A Wisconsin Democratic Senate frontrunner held a San Francisco fundraiser with the son of left-wing terrorists and a California state lawmaker who wants to abolish Immigration and Customs Enforcement.
Mandela Barnes traveled to the Bay Area on Tuesday to hobnob with San Francisco district attorney Chesa Boudin and California state senator Scott Wiener, a photo shared by California Democratic Party vice chair David Campos shows. Boudin—the son of two Weather Underground terrorists who has ended cash bail and repeatedly declined to prosecute serial offenders—faces a recall effort sparked by a murder surge in his city. Wiener, meanwhile, has called for the abolition of ICE, because it is a "force of oppression" that makes "communities less safe."
Barnes is running to succeed incumbent GOP senator Ron Johnson. While the San Francisco soirée may have helped his coffers, the guest list may not play well with local voters who have helped make him the frontrunner in a crowded primary. In an August Remington Research Group poll, Milwaukee County Democratic primary voters identified "lowering crime and increasing neighborhood safety" as their top issue. That same poll showed Barnes with a 24-point lead in the primary.
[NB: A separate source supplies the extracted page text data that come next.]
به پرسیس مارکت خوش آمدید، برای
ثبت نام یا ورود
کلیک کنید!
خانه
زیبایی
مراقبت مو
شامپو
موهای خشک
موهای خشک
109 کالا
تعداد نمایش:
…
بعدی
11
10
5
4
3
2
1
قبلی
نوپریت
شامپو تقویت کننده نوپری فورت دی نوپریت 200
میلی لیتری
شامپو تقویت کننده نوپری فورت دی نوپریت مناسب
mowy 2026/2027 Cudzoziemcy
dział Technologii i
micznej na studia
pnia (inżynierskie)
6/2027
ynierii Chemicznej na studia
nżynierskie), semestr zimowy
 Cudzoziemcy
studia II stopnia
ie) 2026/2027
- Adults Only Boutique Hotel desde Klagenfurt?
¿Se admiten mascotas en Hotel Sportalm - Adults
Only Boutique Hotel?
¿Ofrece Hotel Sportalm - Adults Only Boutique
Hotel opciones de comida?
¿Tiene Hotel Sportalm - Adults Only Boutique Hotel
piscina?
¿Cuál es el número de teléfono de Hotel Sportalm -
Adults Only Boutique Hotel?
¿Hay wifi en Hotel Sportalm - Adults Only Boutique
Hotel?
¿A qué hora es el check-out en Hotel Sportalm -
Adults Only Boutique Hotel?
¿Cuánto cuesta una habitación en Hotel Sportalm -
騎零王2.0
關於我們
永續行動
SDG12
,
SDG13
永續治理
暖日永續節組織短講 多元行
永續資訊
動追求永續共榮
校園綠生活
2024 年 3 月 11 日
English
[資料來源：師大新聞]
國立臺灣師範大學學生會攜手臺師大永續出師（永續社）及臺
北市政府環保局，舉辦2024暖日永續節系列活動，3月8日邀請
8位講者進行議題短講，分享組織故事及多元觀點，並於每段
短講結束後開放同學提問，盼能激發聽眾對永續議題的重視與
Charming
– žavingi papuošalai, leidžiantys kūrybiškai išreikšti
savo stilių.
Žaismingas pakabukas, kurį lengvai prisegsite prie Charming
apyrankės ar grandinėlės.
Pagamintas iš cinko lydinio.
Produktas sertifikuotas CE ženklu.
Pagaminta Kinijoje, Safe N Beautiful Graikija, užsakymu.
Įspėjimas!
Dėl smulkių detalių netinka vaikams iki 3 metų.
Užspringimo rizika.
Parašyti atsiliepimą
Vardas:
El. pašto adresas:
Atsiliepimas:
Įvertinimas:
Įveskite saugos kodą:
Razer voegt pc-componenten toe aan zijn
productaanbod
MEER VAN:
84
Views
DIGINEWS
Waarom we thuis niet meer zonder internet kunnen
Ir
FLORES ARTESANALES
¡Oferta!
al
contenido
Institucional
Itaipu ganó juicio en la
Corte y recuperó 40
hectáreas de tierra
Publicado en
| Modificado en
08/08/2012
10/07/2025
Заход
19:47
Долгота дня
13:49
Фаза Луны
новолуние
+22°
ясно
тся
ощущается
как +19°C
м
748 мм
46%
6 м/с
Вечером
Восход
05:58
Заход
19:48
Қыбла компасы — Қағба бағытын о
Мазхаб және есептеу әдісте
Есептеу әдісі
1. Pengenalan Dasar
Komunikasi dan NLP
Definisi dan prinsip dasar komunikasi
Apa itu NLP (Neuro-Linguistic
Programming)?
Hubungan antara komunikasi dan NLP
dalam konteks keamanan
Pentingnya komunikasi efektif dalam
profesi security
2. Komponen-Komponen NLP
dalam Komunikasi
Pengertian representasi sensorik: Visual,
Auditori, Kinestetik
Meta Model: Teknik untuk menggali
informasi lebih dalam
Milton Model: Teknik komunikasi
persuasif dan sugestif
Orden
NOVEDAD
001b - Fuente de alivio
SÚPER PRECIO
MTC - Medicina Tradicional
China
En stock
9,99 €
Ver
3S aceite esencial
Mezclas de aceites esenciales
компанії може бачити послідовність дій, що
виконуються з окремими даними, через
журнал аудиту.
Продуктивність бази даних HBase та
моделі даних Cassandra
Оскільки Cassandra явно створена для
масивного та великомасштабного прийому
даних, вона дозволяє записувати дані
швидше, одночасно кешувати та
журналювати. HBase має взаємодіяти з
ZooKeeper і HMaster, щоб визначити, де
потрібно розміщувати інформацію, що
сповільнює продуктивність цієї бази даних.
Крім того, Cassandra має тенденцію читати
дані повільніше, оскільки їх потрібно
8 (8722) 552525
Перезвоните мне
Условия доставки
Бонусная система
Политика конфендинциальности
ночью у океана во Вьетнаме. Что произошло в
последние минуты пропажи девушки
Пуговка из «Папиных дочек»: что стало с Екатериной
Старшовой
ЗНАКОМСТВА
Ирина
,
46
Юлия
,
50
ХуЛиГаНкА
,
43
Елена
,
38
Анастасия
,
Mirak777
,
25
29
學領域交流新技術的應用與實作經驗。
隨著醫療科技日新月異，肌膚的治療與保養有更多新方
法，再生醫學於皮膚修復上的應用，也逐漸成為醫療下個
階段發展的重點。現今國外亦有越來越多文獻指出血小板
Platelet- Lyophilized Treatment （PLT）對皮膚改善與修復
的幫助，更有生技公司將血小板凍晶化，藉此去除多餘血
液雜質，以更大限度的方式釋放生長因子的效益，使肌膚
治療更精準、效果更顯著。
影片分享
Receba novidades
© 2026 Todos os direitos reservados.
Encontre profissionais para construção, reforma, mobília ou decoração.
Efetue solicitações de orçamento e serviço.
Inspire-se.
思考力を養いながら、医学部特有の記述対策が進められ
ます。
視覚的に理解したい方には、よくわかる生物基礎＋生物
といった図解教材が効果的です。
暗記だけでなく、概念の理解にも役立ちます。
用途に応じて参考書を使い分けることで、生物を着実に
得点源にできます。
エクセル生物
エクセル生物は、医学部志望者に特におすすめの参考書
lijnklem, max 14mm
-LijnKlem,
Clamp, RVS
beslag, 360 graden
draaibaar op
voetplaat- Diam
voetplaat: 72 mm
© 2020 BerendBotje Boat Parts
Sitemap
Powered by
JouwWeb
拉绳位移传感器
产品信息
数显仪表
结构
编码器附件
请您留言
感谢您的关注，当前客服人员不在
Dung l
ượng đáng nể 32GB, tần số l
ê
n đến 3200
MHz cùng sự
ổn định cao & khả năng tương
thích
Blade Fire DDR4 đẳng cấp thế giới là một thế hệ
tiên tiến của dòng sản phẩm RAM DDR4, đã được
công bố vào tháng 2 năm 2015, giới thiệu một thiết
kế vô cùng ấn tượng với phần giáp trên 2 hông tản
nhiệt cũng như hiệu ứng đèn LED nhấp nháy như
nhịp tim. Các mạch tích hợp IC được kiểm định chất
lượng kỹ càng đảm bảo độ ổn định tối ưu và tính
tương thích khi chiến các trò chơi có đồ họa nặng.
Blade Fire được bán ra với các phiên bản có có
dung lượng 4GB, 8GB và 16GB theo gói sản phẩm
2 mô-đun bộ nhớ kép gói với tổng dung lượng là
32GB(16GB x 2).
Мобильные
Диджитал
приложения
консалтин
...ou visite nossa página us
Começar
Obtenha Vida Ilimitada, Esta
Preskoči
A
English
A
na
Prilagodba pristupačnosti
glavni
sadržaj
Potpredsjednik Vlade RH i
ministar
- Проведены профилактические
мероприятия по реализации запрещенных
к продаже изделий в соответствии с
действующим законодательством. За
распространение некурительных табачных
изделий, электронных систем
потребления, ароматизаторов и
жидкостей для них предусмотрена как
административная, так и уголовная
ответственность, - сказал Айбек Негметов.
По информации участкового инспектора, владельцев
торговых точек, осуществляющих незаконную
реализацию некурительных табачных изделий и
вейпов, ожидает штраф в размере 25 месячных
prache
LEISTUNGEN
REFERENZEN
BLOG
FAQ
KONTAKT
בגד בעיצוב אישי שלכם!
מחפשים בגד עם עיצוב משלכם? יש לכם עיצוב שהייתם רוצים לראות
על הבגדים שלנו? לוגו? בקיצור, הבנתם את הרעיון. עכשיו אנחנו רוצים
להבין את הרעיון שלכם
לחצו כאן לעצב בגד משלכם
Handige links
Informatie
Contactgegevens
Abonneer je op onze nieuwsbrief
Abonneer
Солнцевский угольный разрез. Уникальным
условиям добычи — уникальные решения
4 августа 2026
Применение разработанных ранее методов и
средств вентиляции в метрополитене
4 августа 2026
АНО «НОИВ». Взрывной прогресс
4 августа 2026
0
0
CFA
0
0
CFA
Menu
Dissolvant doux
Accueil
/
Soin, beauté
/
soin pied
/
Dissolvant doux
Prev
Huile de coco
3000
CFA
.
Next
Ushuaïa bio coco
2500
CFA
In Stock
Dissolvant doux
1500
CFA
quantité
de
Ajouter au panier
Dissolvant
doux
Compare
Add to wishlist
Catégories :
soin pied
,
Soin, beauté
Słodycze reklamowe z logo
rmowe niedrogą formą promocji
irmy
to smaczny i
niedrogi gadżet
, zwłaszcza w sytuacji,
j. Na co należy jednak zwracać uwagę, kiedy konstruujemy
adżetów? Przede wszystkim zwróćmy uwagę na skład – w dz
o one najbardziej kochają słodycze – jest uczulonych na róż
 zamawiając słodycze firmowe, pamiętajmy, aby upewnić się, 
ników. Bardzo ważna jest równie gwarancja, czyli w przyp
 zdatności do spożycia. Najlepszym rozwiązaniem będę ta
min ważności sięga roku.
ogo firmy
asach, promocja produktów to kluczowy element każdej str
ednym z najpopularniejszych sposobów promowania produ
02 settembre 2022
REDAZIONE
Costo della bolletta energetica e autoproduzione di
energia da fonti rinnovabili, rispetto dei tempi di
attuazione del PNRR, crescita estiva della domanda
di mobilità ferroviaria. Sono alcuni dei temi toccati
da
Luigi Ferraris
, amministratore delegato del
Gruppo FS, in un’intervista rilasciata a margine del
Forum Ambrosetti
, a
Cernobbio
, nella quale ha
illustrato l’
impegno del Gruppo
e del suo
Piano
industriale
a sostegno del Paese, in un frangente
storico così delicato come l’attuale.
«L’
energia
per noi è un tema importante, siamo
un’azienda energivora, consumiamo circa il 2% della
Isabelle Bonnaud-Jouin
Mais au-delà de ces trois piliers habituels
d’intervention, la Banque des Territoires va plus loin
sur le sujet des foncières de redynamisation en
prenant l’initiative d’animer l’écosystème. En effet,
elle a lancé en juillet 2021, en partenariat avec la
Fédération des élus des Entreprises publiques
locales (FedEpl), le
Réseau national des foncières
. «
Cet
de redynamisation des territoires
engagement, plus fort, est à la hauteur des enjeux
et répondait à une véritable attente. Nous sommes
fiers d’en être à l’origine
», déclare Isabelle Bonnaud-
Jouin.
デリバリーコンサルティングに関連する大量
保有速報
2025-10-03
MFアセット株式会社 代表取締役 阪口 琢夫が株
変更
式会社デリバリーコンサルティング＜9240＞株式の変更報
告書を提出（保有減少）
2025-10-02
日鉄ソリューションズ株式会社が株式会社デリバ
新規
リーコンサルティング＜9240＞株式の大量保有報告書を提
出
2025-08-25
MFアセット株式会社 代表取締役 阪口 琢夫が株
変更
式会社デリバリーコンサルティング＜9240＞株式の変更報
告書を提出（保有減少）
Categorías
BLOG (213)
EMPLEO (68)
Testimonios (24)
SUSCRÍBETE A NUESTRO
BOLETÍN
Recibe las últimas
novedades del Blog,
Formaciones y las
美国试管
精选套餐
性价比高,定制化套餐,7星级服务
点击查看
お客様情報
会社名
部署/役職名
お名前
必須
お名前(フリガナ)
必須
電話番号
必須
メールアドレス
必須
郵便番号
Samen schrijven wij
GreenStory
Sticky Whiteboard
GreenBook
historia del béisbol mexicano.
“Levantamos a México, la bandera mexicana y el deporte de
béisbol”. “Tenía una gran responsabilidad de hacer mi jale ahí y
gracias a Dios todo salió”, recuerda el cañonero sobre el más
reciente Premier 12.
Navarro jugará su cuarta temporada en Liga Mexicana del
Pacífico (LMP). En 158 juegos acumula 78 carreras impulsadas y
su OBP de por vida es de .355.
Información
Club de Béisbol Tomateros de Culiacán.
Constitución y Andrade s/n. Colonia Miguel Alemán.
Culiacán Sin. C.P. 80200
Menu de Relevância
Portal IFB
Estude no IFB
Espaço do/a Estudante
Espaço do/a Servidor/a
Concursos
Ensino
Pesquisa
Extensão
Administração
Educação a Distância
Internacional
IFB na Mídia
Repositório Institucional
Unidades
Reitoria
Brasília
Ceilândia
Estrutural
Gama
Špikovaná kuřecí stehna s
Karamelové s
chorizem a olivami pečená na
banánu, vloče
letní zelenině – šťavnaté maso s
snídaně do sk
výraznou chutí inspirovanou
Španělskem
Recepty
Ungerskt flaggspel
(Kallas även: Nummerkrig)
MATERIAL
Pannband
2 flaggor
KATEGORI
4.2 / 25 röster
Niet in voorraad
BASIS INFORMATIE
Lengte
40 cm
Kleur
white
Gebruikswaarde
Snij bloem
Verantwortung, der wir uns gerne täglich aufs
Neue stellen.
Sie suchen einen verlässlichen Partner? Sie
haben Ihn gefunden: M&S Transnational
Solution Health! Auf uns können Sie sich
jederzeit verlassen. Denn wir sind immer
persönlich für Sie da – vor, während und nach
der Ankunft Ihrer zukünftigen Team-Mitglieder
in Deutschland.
Republicans in the swing state have accused Barnes and the rest of the party of being soft on crime. Barnes referenced "overpoliced communities" and refused to distance himself from the "idea behind ‘defund the police'" in a TV interview. Wisconsin Republicans have pointed to the clip to accuse Barnes of caring "more about appeasing the far left and violent criminals than standing up for public safety."
Barnes did not return a request for comment.
In addition to Wiener's efforts to abolish ICE, the Democrat in 2016 called for "[California] & other states to become sanctuary states." Boudin also campaigned on his intention to hold "zero cooperation with ICE" and prosecute ICE agents. In 2019, he bragged he "helped pioneer San Francisco's sanctuary city policy."
Boudin, who served as a translator for the late Venezuelan dictator Hugo Chavez before taking office, has faced criticism for his failure to charge serial offenders who have gone on to commit heinous crimes.
In January, for example, police arrested 45-year-old Troy McAllister after the San Francisco resident hit and killed two women while drunkenly driving a stolen vehicle through a red light. Months before the tragedy, Boudin's office offered McAllister a plea agreement for a robbery charge that kept him out of jail. Police went on to arrest McAllister on multiple occasions for drug and theft crimes, but prosecutors did not charge the career criminal.
After the January arrest, assistant district attorney Ryan Kao wrote in a court filing that McAllister's "pattern of criminality has done nothing but increase over the years" and acknowledged Boudin's office "missed defendant's out-of-control spiral while on parole." San Francisco police admonished Boudin over his role in the incident.
"Had the DA done their job, Mr. McAllister would've been in custody and you would not have grieving families," San Francisco Police Officers Association president Tony Montoya said at the time.
Boudin in 2020 lobbied disgraced former New York governor Andrew Cuomo (D.) to grant clemency to his father, David Gilbert, who faced a 75-year sentence for second-degree murder over his role in a 1981 Brinks truck robbery, which left two police officers and a security guard dead. Boudin's mother, Kathy Boudin, also participated in the deadly heist. Cuomo granted Gilbert clemency before resigning from office in August.
Barnes became lieutenant governor of Wisconsin in 2019 after serving as a state legislator for four years. While a September poll released by Barnes's campaign shows him in a tie with Johnson, the Republican has not yet decided to run for reelection.